The ethics of child participation in significantly risky non-therapeutic research

Children in Conakry, Guinea, on 14 January 2015. (Photo: UNMEER/Martine Perret)

Children in Conakry, Guinea, on 14 January 2015.
(Photo: UNMEER/Martine Perret)

After recently returning to Melbourne, Australia from Geneva, Swtizerland, where I was the 2015 Monash-WHO Bioethics Fellow at the World Health Organization headquarters in the Global Health Ethics Unit, I have revisited a paper I wrote in November last year on the ethics of child participation in significantly risky non-therapeutic research.

At the time of writing this paper, a safe and effective Ebola vaccine was unavailable and there were many questions related to how to produce one while maintaining existing ethical standards for research involving vulnerable populations. I used this as an example of why I think there are many situations in which it is ethical to allow children to participate in significantly risky non-therapeutic research.

Here are the conclusions I ultimately arrived at:

The principles which can justify significantly risky nontherapeutic research on children are a combination of: (1) direct or indirect benefits to the child participants now and/or in the future (and these benefits need not necessarily be medical, they can also be socioeconomic or otherwise non-medical); (2) a high standard of informed consent that fundamentally focuses on the child participant’s understanding (and capacity for understanding) of relevant features of informed consent.
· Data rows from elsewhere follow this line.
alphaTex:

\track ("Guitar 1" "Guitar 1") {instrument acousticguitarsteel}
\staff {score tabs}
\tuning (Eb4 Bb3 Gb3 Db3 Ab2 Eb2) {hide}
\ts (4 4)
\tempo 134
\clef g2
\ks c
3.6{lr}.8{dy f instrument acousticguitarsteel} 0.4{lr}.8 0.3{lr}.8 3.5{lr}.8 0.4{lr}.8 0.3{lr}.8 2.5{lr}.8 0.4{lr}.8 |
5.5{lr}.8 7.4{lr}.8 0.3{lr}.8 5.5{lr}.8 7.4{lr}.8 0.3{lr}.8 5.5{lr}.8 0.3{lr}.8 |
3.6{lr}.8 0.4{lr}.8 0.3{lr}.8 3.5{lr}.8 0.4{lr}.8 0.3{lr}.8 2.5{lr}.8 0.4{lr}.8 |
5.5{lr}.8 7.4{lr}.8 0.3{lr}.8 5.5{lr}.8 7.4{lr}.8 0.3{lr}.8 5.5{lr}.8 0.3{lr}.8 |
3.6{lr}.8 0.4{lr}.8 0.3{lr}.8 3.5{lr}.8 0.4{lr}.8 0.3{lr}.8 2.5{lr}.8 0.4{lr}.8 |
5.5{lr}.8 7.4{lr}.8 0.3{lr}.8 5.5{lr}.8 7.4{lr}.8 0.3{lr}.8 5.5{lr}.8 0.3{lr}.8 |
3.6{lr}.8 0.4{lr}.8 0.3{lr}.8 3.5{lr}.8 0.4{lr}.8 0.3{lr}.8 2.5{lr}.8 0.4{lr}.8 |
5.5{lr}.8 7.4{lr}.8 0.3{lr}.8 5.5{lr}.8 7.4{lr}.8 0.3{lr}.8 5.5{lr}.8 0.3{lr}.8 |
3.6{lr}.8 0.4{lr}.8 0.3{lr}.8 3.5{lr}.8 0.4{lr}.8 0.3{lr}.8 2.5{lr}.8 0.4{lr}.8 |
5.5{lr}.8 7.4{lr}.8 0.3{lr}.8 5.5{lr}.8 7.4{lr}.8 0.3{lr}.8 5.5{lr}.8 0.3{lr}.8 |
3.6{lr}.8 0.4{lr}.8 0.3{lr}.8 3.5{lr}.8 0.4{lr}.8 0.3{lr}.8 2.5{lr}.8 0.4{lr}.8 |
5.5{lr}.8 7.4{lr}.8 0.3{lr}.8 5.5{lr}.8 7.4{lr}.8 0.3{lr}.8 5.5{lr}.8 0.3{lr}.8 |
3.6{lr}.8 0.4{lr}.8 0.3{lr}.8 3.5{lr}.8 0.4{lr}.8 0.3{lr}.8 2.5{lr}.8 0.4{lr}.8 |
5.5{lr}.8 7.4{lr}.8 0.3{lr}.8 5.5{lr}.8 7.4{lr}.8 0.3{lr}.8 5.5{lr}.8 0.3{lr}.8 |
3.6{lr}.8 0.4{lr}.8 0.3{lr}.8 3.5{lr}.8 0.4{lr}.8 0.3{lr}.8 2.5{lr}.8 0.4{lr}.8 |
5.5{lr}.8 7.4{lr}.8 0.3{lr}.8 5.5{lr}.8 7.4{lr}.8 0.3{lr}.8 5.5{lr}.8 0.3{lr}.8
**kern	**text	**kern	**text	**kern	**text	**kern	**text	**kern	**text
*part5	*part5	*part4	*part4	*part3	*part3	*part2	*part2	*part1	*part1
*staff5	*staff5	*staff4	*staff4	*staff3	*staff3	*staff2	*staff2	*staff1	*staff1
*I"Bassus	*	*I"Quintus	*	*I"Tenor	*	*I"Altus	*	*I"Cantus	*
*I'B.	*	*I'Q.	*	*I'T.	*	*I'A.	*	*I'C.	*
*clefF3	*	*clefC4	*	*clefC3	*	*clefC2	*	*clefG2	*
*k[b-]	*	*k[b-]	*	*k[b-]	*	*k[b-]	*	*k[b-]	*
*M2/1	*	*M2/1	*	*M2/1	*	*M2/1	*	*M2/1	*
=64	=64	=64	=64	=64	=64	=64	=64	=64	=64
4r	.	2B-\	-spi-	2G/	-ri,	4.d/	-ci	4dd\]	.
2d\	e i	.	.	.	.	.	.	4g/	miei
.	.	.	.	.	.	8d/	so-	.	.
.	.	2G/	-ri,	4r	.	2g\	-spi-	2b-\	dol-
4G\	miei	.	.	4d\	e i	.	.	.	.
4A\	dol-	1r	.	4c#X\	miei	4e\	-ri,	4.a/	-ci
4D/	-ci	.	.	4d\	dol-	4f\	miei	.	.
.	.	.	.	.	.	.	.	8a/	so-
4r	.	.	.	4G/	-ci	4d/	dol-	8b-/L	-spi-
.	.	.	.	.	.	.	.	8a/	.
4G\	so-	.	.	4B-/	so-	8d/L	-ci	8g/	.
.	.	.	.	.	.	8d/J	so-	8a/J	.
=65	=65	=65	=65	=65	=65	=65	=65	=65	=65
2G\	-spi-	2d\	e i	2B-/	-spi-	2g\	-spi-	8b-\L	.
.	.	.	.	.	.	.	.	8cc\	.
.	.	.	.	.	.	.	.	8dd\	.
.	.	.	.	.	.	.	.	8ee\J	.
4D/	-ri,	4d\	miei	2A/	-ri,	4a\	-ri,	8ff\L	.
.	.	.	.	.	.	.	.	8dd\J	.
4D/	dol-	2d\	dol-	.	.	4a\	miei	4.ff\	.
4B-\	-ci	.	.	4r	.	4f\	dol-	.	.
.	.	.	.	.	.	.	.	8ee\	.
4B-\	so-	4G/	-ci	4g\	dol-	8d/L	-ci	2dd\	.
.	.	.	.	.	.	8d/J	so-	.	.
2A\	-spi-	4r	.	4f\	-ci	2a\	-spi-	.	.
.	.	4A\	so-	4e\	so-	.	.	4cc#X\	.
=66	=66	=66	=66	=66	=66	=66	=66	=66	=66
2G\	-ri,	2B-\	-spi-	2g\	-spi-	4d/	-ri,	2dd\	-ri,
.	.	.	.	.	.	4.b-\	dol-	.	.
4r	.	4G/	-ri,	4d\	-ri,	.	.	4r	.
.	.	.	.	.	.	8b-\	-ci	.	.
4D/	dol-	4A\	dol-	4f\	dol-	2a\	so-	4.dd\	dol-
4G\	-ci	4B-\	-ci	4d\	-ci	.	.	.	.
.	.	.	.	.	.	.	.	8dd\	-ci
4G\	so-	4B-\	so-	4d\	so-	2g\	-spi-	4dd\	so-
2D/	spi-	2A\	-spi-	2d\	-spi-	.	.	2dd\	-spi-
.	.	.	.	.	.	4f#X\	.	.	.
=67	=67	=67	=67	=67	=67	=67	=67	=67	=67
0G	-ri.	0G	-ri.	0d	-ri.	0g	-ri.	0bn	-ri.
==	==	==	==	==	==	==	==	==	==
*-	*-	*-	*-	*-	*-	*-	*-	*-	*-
Researchers, parents and guardians, as well as child participants themselves, have different roles and obligations towards one another. This is not an issue of seeking to find excuses to expose children to risk, but rather an issue of seeking the least risky and most ethical way to do so if and when required by public health emergencies or to achieve directly beneficial scientific breakthroughs.

As I do not have any strong inclinations for having this published elsewhere, I have made it available for others via the philpapers archive.